# E111



## ambegayo (Jan 7, 2007)

We are in Cap Agde,France and my husband fell out of the drop down bed yesterday morning at 4am.It was obvious he had damaged his left hand, bleeding and swelling. A kind neighbour on the site offered to take him to Bezier Hospital on his motorbike. He was admitted and had an operation yesterday afternoon on two broken bones in his hand. The problem is that our E111 were out of date and there wasn't time to apply before we left UK. Have tried to phone - they have this automative service but you are left hanging on the phone in a queue. We need them to issue new ones and Fax to the hospital.

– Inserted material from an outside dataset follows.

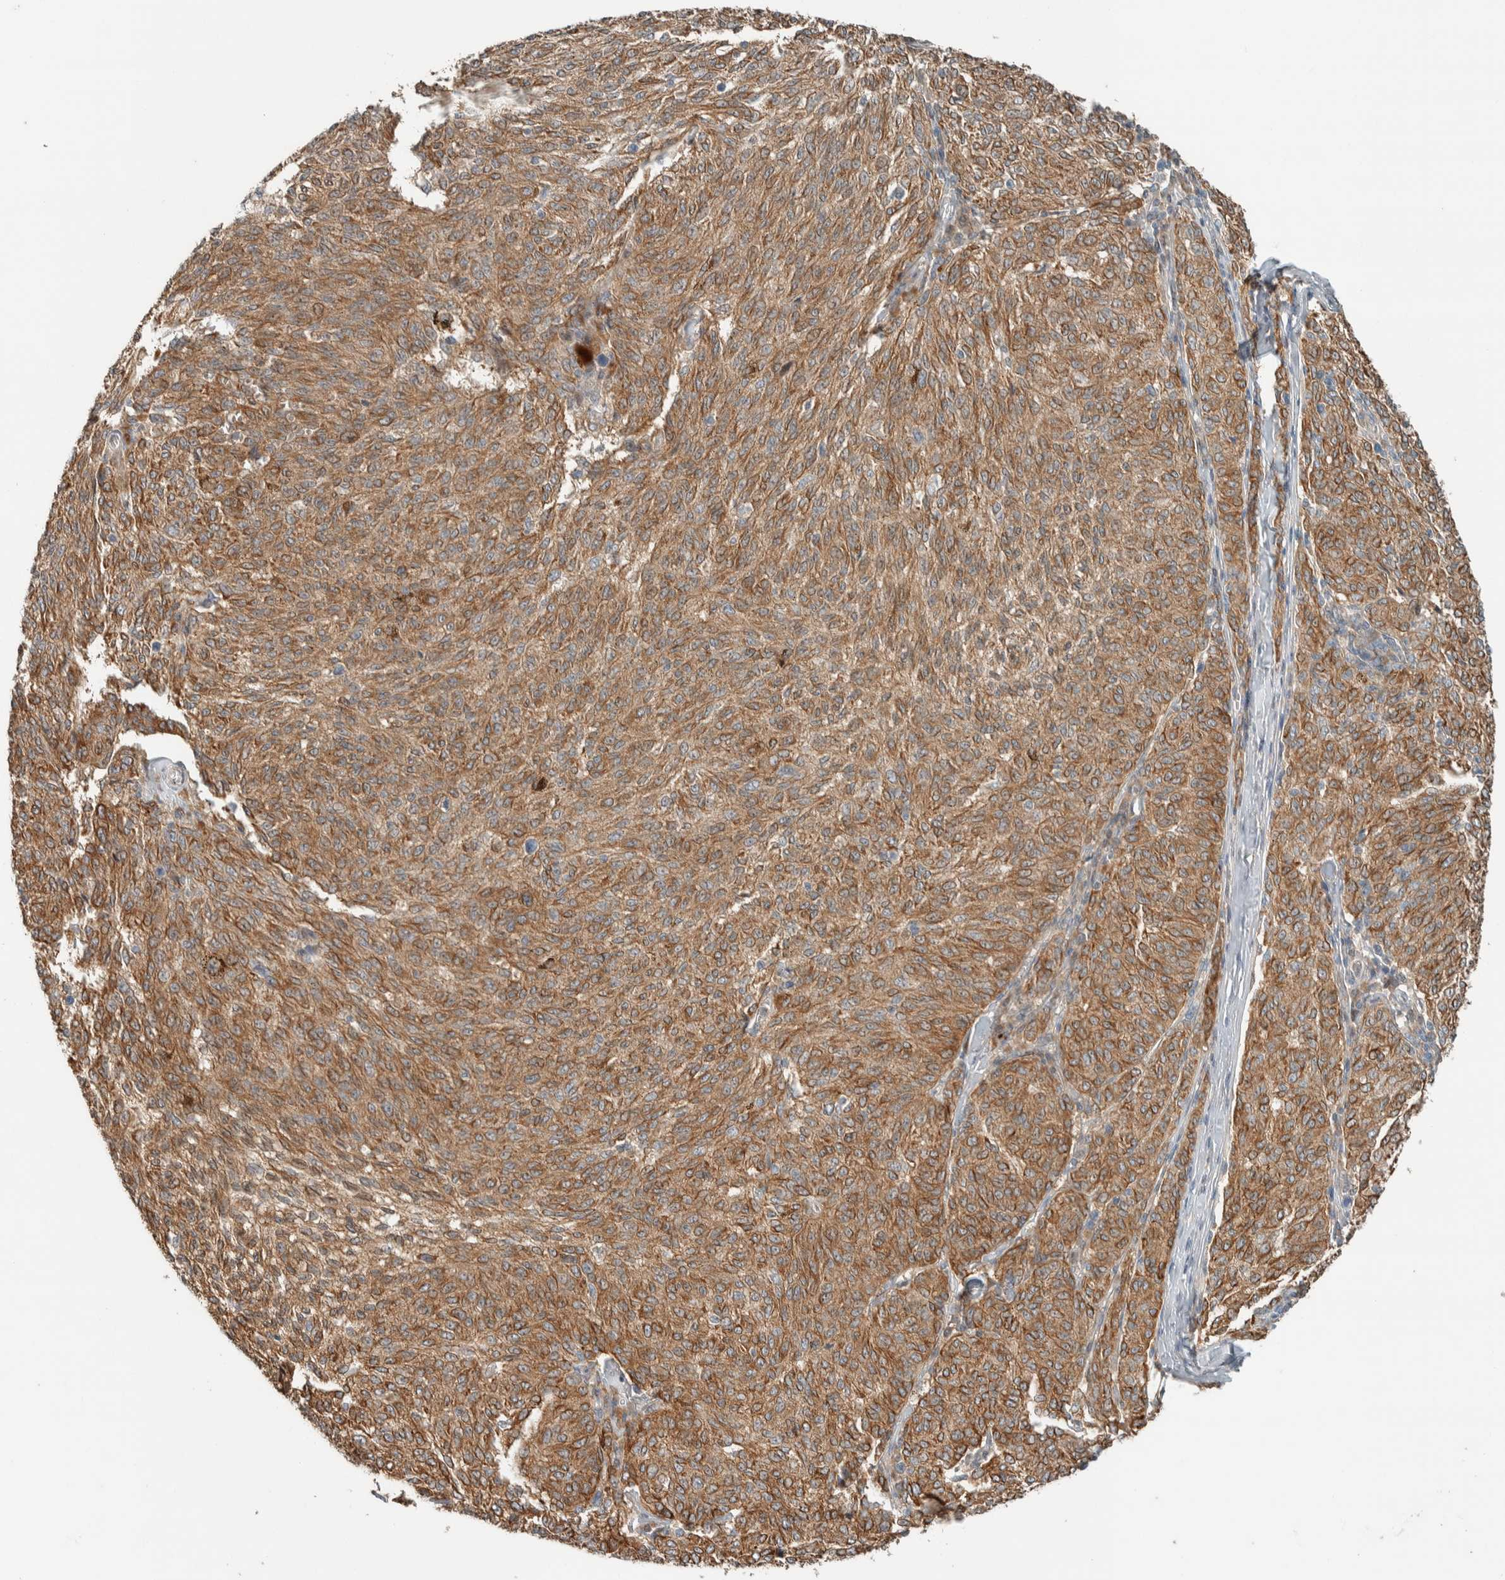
{"staining": {"intensity": "moderate", "quantity": ">75%", "location": "cytoplasmic/membranous"}, "tissue": "melanoma", "cell_type": "Tumor cells", "image_type": "cancer", "snomed": [{"axis": "morphology", "description": "Malignant melanoma, NOS"}, {"axis": "topography", "description": "Skin"}], "caption": "This is a micrograph of immunohistochemistry staining of melanoma, which shows moderate staining in the cytoplasmic/membranous of tumor cells.", "gene": "NBR1", "patient": {"sex": "female", "age": 72}}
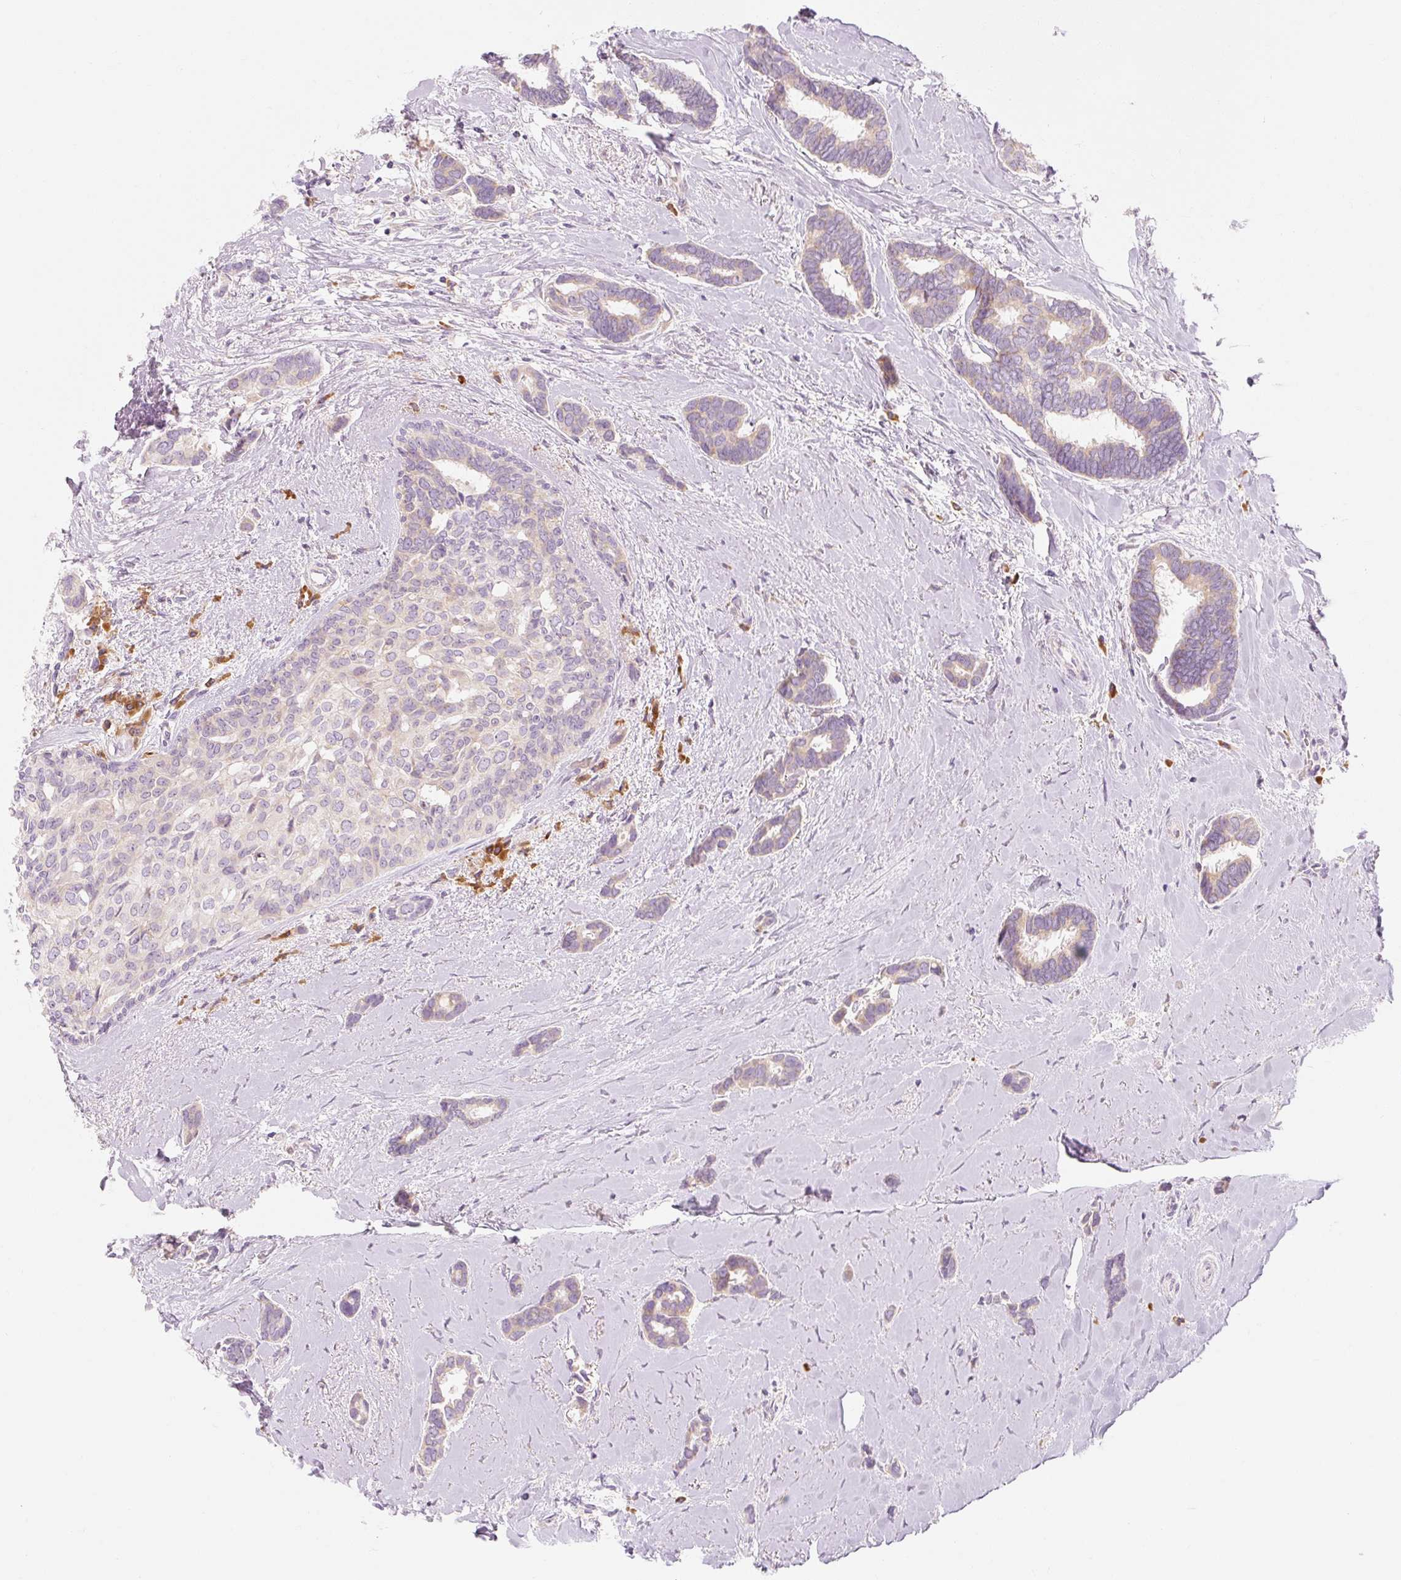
{"staining": {"intensity": "weak", "quantity": ">75%", "location": "cytoplasmic/membranous"}, "tissue": "breast cancer", "cell_type": "Tumor cells", "image_type": "cancer", "snomed": [{"axis": "morphology", "description": "Duct carcinoma"}, {"axis": "topography", "description": "Breast"}], "caption": "Immunohistochemistry (DAB) staining of breast intraductal carcinoma displays weak cytoplasmic/membranous protein positivity in about >75% of tumor cells.", "gene": "MYO1D", "patient": {"sex": "female", "age": 73}}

I have seen on the website that we can apply when we get home but pay up in the meantime which quite prepared to do. It is our fault not to checked they were up to date but having lots of family problems over the last 2-3 years we had not been out of the UK. With seasoned traveller on MHF perhaps someone can recount their experience of contacting the E111 website or an email address, phoning would be favourite but Orange did not make out Iphone work from Fr to UK as they said they would. Another phone call? We shall be here longer then anticipated and the taxi 2 ways yesterday totaled 100 euros!!!
I shall also have to drive the van home. 
Wendy


----------



## peribro (Sep 6, 2009)

I fractured my wrist whilst in France in January this year. Although I had my EHIC card with me I decided to simply pay on the spot and claim it back when I returned. I had no problems getting through on the phone when I returned and I was refunded in full without any problems. However the department dealing with refunds is massively snowed under and it took them about 3 months to make the payment but other than that no problems. Good luck and I hope your husband's injury is not too bad.


----------



## MrsW (Feb 8, 2009)

So sorry to hear about your hubby's accident. You shouldn't have pushed him so hard!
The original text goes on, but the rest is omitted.